Dietitian with Womens Health & Family Services (WHFS)
I chose to study the science of Nutrition because of my interest in food and health. Furthering my studies in Dietetics gave me the knowledge and skills to educate and advise people on how powerful their diets could be to reduce their risk for, help manage or even treat diseases.
I chose to study at Curtin because their Nutrition and Dietetics degree offered was highly established and was the only course recognised by the Dietitans Association of Australia, in WA.
The opportunities and experience gained whilst on my practical placements really contributed to my graduate attribute development. The practical placements were very well coordinated. It gave me valuable exposure to realize the different fields of work that I could do as a dietitian, and the opportunity to explore my interest in maternal and child health. The work that I did on placement helped me to demonstrate my competency when applying for jobs, and was key to gaining my current position at WHFS. The teaching staff at Curtin were excellent in their support and knowledge of nutrition and dietetics, which is important as the science of nutrition is constantly updating and changing.
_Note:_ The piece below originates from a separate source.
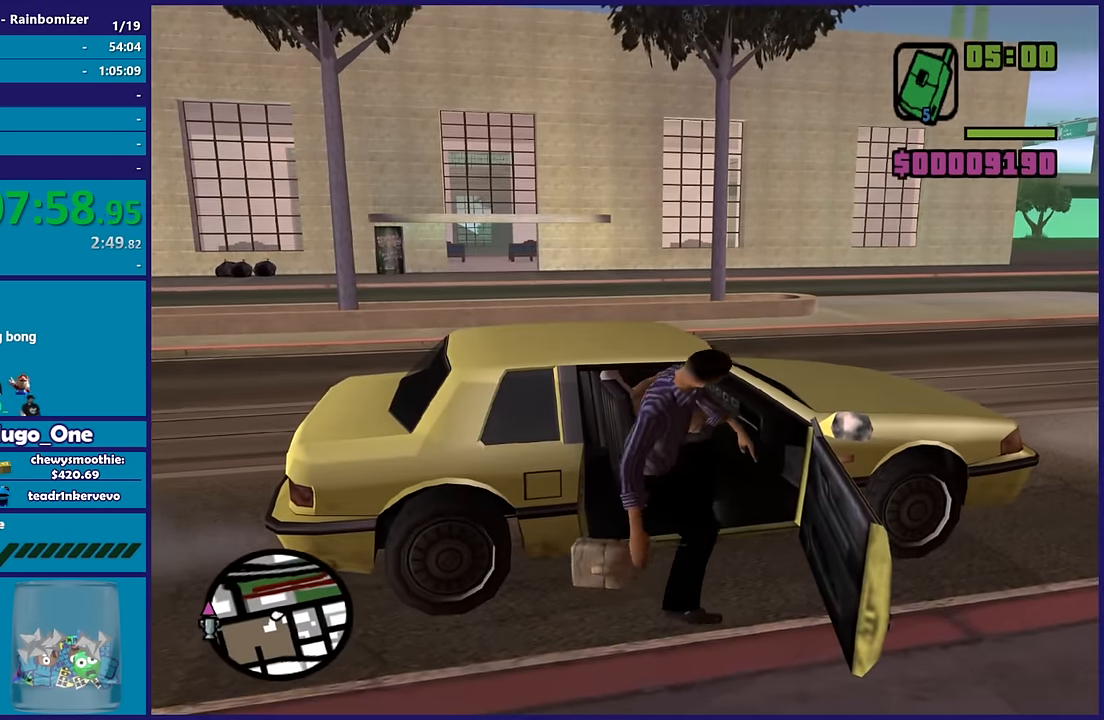
{"buttons": ["A", "R2", "L3"], "left_stick": "up-left", "right_stick": "center", "button_events": [[150, "A", "down"], [150, "R2", "down"], [400, "L3", "down"]]}
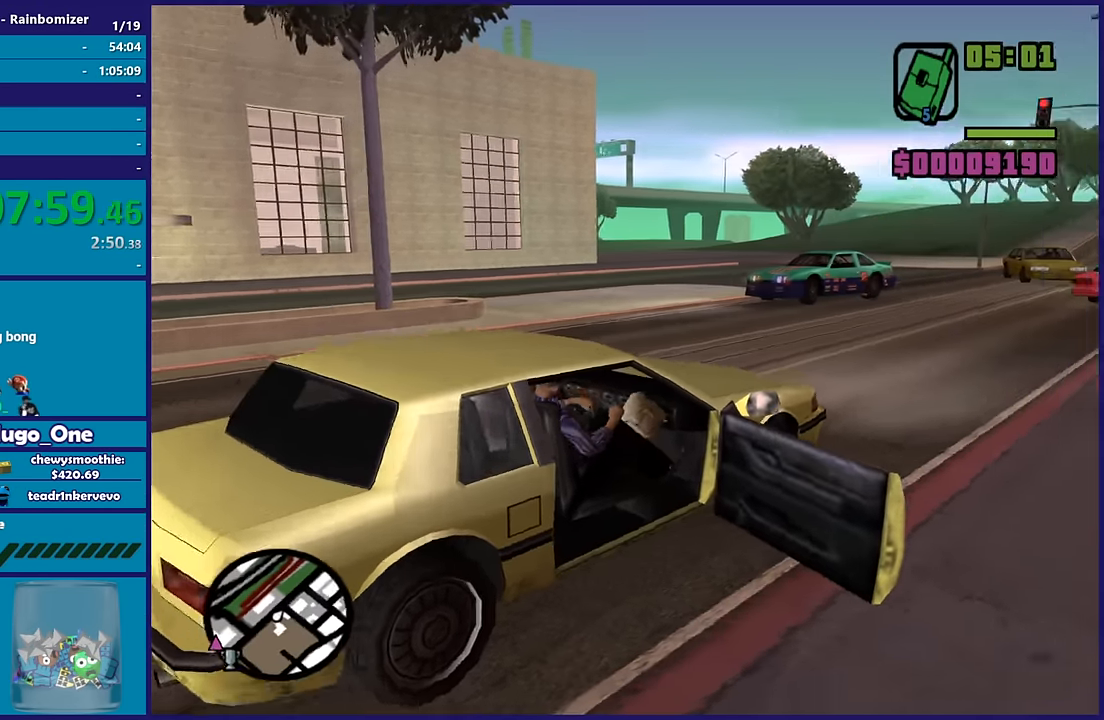
{"buttons": ["R2", "L3"], "left_stick": "up-left", "right_stick": "center", "button_events": [[200, "L3", "up"], [367, "L3", "down"], [483, "A", "up"]]}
After relaxing a bit after graduating, and picking up occasional locum work, I was fortunate to gain employment at Women’s Health & Family Services [WHFS] in Northbridge, at which I am currently working for my 3rd consecutive year. WHFS is a community health clinic that offers a variety of services to women and their families, especially those who are low-income, culturally and linguistically diverse or marginalised in the community. My work is diverse and varies day to day, it is challenging at times but also very rewarding. I run the Nutrition Program in the Community Development Service area at WHFS, and so a core part of my work involves connecting with and going out into the community to give nutrition educational talks and workshops, but also networking with local government and other organizations involved in public health and nutrition, developing resources and program planning. When I started, the Nutrition program was newly established, solely for nutrition promotion. Over my time I have been able to expand the program to now include dietetic consultation services, establish healthy eating workplace initiatives and successfully advocated for an outdoor kitchen and garden to be built here at WHFS. Thus a typical day’s work would involve any of these aspects – depending on the day!
My advice to those undertaking nutrition and dietetics is to keep an open mind, and be flexible. What I have found is that whilst graduating with a degree in Nutrition and Dietetics definitely gives you a strong foundation to be an expert in the nutrition field, it is only the first step in your future career! Being a dietitian is not just about working in hospitals. Although this is important work, many avenues will utilise your nutrition and dietetics training. Do not place too high expectations on yourself to have everything set in stone and worked out within the first year or even two years! Remember that you now have many years to develop yourself and your career, not just 3 or 4 years like studying a degree. Attend as many CPD events and seminars as you can that are relevant to your work and interests, they will help keep you up to date. Put your hand to try the different expressions and areas of work that involve nutrition. You will be surprised at what doors open up, what people you meet and what specific aspects of nutrition and/or dietetics you may develop an interest in.